*** DATA EXTRACT ***

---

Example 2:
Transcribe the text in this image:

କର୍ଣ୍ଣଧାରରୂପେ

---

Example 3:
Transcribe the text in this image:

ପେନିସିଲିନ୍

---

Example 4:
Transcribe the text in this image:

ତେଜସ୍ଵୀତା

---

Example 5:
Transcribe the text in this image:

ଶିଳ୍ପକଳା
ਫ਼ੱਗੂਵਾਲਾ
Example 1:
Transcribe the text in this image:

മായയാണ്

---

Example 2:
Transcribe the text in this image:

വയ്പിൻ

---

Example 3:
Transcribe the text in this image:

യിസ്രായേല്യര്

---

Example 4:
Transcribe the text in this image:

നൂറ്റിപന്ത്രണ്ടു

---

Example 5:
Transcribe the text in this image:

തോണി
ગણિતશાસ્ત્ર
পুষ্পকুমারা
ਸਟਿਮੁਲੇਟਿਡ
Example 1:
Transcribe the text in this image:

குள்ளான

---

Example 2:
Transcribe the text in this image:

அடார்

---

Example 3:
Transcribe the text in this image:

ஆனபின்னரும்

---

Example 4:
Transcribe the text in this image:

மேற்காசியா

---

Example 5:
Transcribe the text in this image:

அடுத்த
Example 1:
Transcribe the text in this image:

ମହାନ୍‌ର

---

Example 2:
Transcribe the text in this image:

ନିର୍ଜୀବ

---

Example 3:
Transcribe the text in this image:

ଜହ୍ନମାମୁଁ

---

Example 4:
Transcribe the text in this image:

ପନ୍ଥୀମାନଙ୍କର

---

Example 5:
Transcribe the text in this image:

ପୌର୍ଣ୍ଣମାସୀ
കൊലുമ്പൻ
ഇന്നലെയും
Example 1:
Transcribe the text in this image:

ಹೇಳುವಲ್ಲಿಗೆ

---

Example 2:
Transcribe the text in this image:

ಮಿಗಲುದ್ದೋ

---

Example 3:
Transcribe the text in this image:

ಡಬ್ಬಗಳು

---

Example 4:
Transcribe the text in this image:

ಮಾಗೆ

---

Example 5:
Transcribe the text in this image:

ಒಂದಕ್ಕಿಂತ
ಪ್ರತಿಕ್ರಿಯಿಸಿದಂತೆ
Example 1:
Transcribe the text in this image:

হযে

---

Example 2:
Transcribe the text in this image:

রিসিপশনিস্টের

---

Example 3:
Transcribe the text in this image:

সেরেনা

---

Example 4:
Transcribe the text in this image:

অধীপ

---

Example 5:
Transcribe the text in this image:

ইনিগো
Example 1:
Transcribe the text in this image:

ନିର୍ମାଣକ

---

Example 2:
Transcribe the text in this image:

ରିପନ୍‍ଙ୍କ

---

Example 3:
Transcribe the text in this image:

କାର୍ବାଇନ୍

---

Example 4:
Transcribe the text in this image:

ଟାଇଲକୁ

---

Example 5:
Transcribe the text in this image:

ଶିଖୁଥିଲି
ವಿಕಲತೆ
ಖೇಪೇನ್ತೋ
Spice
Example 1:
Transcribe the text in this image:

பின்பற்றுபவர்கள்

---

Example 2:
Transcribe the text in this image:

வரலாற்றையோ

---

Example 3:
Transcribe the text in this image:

*** End of DATA EXTRACT ***

== ASSIGNMENT ==
Copy out each line of the data exactly.

== RESULT OF THIS EXERCISE ==
---

Example 2:
Transcribe the text in this image:

କର୍ଣ୍ଣଧାରରୂପେ

---

Example 3:
Transcribe the text in this image:

ପେନିସିଲିନ୍

---

Example 4:
Transcribe the text in this image:

ତେଜସ୍ଵୀତା

---

Example 5:
Transcribe the text in this image:

ଶିଳ୍ପକଳା
ਫ਼ੱਗੂਵਾਲਾ
Example 1:
Transcribe the text in this image:

മായയാണ്

---

Example 2:
Transcribe the text in this image:

വയ്പിൻ

---

Example 3:
Transcribe the text in this image:

യിസ്രായേല്യര്

---

Example 4:
Transcribe the text in this image:

നൂറ്റിപന്ത്രണ്ടു

---

Example 5:
Transcribe the text in this image:

തോണി
ગણિતશાસ્ત્ર
পুষ্পকুমারা
ਸਟਿਮੁਲੇਟਿਡ
Example 1:
Transcribe the text in this image:

குள்ளான

---

Example 2:
Transcribe the text in this image:

அடார்

---

Example 3:
Transcribe the text in this image:

ஆனபின்னரும்

---

Example 4:
Transcribe the text in this image:

மேற்காசியா

---

Example 5:
Transcribe the text in this image:

அடுத்த
Example 1:
Transcribe the text in this image:

ମହାନ୍‌ର

---

Example 2:
Transcribe the text in this image:

ନିର୍ଜୀବ

---

Example 3:
Transcribe the text in this image:

ଜହ୍ନମାମୁଁ

---

Example 4:
Transcribe the text in this image:

ପନ୍ଥୀମାନଙ୍କର

---

Example 5:
Transcribe the text in this image:

ପୌର୍ଣ୍ଣମାସୀ
കൊലുമ്പൻ
ഇന്നലെയും
Example 1:
Transcribe the text in this image:

ಹೇಳುವಲ್ಲಿಗೆ

---

Example 2:
Transcribe the text in this image:

ಮಿಗಲುದ್ದೋ

---

Example 3:
Transcribe the text in this image:

ಡಬ್ಬಗಳು

---

Example 4:
Transcribe the text in this image:

ಮಾಗೆ

---

Example 5:
Transcribe the text in this image:

ಒಂದಕ್ಕಿಂತ
ಪ್ರತಿಕ್ರಿಯಿಸಿದಂತೆ
Example 1:
Transcribe the text in this image:

হযে

---

Example 2:
Transcribe the text in this image:

রিসিপশনিস্টের

---

Example 3:
Transcribe the text in this image:

সেরেনা

---

Example 4:
Transcribe the text in this image:

অধীপ

---

Example 5:
Transcribe the text in this image:

ইনিগো
Example 1:
Transcribe the text in this image:

ନିର୍ମାଣକ

---

Example 2:
Transcribe the text in this image:

ରିପନ୍‍ଙ୍କ

---

Example 3:
Transcribe the text in this image:

କାର୍ବାଇନ୍

---

Example 4:
Transcribe the text in this image:

ଟାଇଲକୁ

---

Example 5:
Transcribe the text in this image:

ଶିଖୁଥିଲି
ವಿಕಲತೆ
ಖೇಪೇನ್ತೋ
Spice
Example 1:
Transcribe the text in this image:

பின்பற்றுபவர்கள்

---

Example 2:
Transcribe the text in this image:

வரலாற்றையோ

---

Example 3:
Transcribe the text in this image:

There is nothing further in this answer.